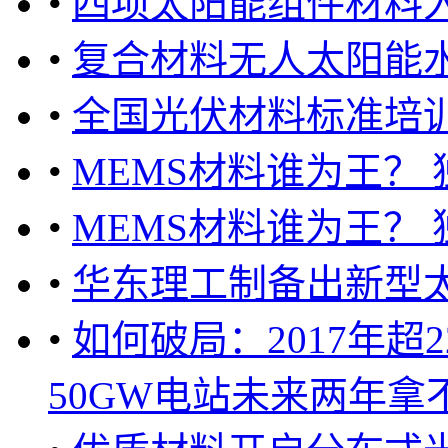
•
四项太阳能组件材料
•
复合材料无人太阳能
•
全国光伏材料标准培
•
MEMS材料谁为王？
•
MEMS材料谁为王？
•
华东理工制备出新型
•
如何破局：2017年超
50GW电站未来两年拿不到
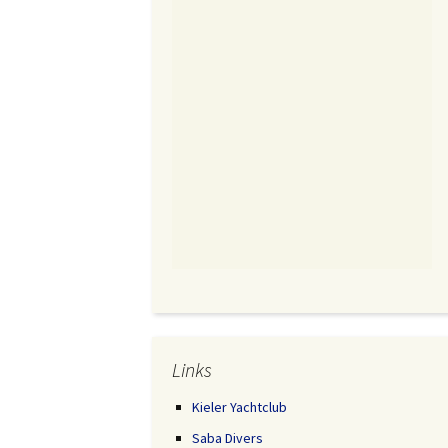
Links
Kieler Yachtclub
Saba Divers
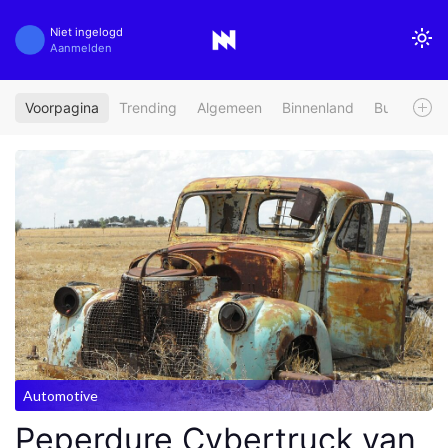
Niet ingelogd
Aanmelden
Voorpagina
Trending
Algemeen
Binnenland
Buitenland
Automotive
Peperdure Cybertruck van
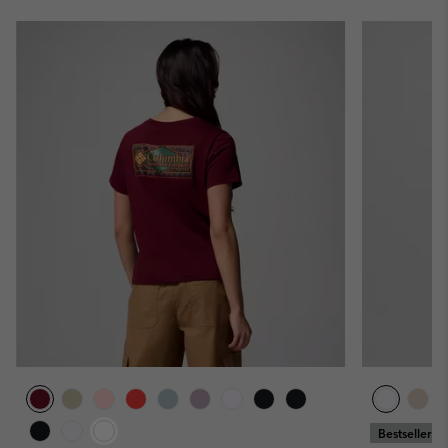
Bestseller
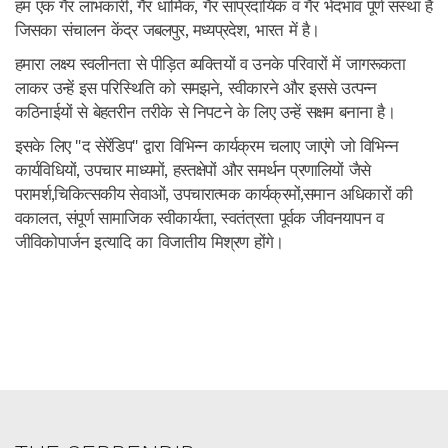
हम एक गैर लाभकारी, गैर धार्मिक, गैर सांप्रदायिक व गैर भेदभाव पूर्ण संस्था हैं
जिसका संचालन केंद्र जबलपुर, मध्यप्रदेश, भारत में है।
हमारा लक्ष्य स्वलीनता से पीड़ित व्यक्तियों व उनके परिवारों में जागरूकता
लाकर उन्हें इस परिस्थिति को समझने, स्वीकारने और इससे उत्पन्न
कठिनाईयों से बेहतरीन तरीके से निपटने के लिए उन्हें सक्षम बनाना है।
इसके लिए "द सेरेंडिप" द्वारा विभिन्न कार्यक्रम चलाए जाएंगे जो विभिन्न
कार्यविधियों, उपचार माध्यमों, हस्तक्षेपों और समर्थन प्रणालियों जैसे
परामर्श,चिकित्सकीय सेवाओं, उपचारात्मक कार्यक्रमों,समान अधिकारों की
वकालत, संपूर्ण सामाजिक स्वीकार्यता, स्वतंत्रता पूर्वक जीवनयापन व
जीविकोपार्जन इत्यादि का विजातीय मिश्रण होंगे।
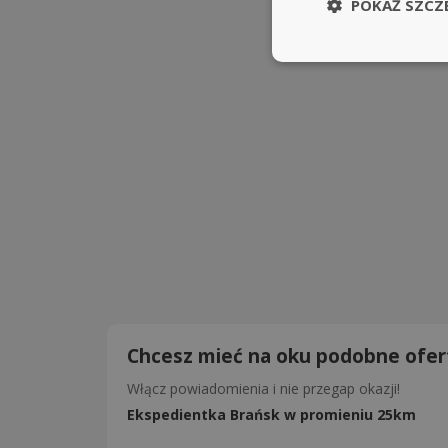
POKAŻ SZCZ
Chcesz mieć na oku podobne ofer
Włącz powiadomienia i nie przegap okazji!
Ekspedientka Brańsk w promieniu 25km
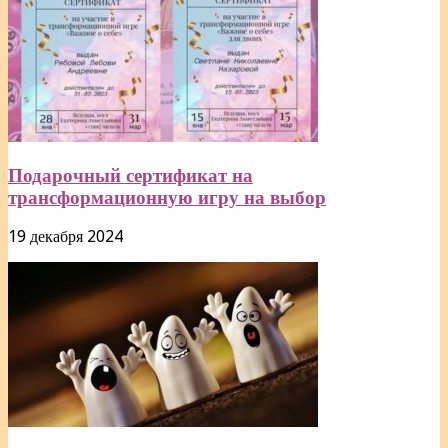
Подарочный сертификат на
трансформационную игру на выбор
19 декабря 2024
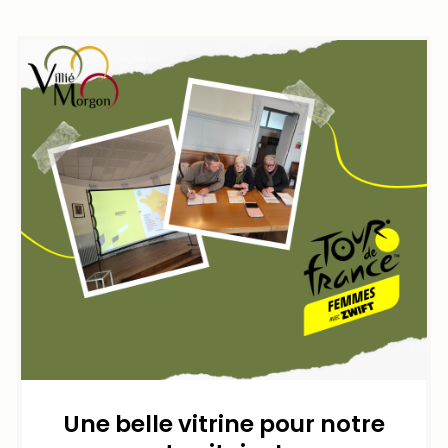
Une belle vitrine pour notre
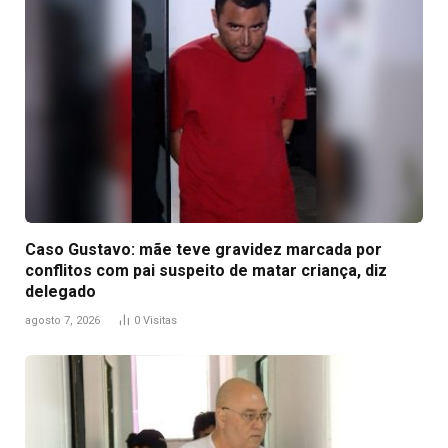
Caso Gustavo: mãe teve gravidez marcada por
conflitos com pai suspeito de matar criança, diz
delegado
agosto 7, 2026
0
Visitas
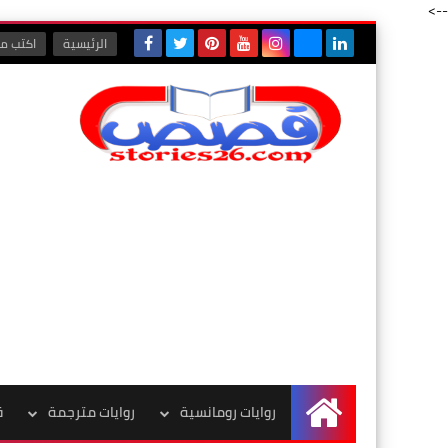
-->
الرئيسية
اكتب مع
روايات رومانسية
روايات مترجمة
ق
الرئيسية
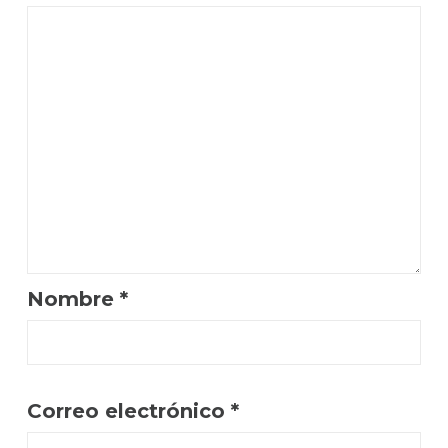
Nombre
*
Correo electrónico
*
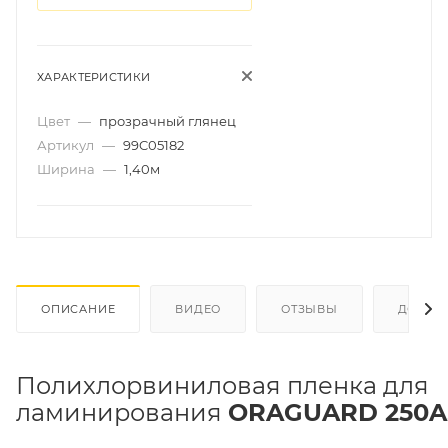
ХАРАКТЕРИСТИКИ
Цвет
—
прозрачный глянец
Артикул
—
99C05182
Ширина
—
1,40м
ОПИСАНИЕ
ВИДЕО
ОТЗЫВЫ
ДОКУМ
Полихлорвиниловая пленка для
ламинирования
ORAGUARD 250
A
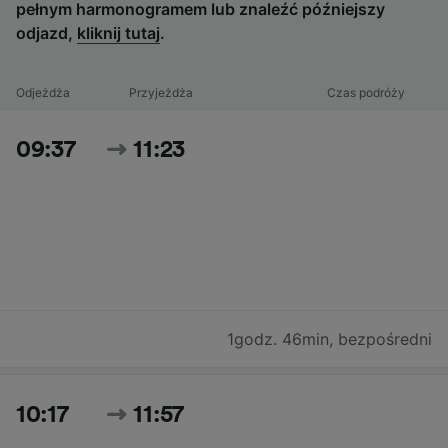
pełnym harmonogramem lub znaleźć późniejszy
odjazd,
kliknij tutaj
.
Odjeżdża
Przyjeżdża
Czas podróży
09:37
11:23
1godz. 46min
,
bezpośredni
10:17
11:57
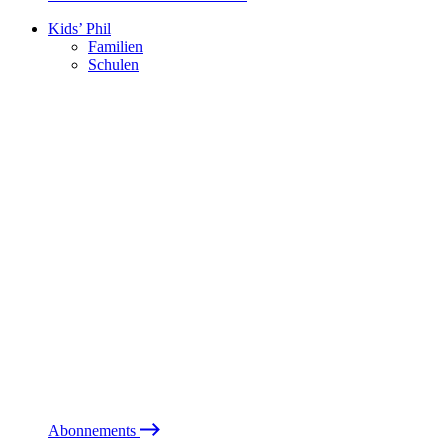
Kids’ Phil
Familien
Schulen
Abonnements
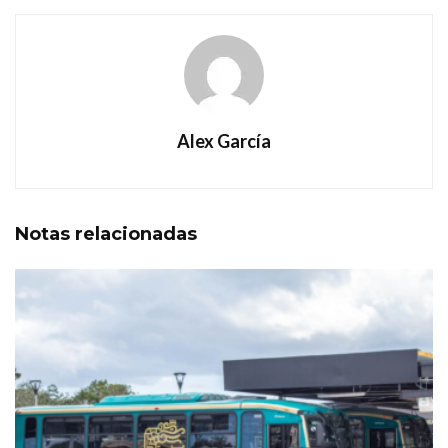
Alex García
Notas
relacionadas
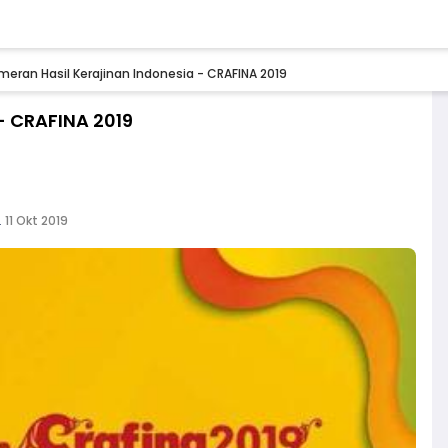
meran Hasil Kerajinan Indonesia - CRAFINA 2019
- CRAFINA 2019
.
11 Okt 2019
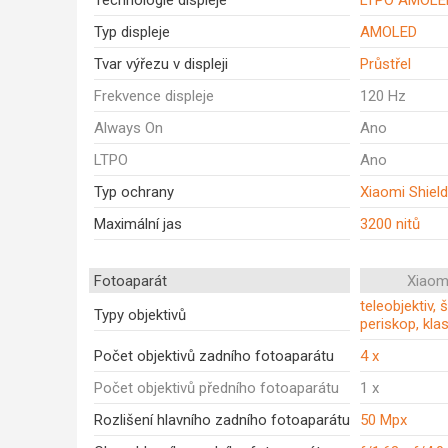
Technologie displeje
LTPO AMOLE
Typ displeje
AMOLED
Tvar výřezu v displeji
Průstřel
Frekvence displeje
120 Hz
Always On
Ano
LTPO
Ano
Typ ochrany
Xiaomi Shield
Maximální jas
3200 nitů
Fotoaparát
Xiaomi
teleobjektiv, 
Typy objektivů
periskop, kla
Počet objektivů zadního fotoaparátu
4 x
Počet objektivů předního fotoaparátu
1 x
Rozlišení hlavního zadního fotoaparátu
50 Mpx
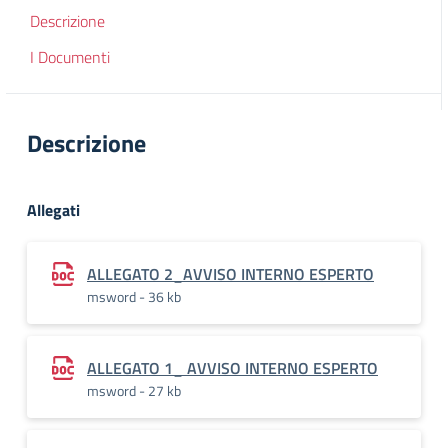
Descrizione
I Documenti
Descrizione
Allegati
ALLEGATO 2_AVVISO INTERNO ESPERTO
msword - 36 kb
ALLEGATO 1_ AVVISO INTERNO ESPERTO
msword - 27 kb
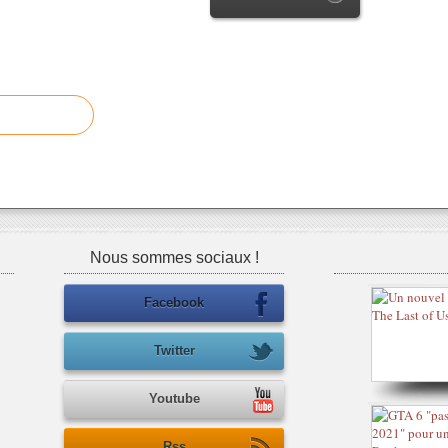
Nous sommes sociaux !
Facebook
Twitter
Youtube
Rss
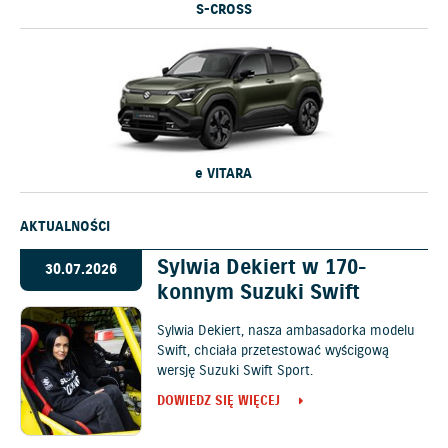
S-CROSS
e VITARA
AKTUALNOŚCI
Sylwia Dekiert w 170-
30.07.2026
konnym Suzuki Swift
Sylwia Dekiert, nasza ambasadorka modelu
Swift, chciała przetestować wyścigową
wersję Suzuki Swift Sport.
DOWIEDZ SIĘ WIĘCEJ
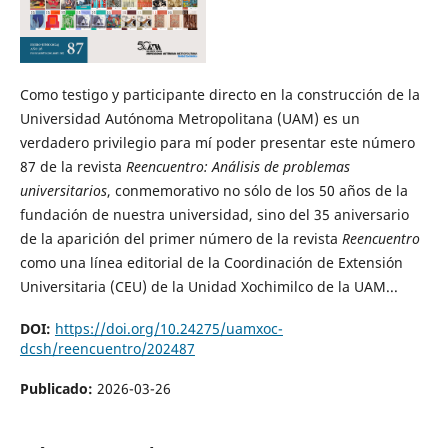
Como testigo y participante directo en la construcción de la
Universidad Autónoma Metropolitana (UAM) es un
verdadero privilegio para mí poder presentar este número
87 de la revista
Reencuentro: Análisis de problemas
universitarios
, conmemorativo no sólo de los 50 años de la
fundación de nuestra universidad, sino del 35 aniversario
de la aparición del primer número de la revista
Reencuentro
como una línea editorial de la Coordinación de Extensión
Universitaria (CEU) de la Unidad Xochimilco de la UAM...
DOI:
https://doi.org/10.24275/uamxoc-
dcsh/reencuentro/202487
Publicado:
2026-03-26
☆ ☆ ☆ ☆ ☆ ☆ ☆
▶ Work instructions: Wherever the string "objektivů" appears in the records, copy the whole line.

▶ Exercise solution:
Typy objektivů
Počet objektivů zadního fotoaparátu
Počet objektivů předního fotoaparátu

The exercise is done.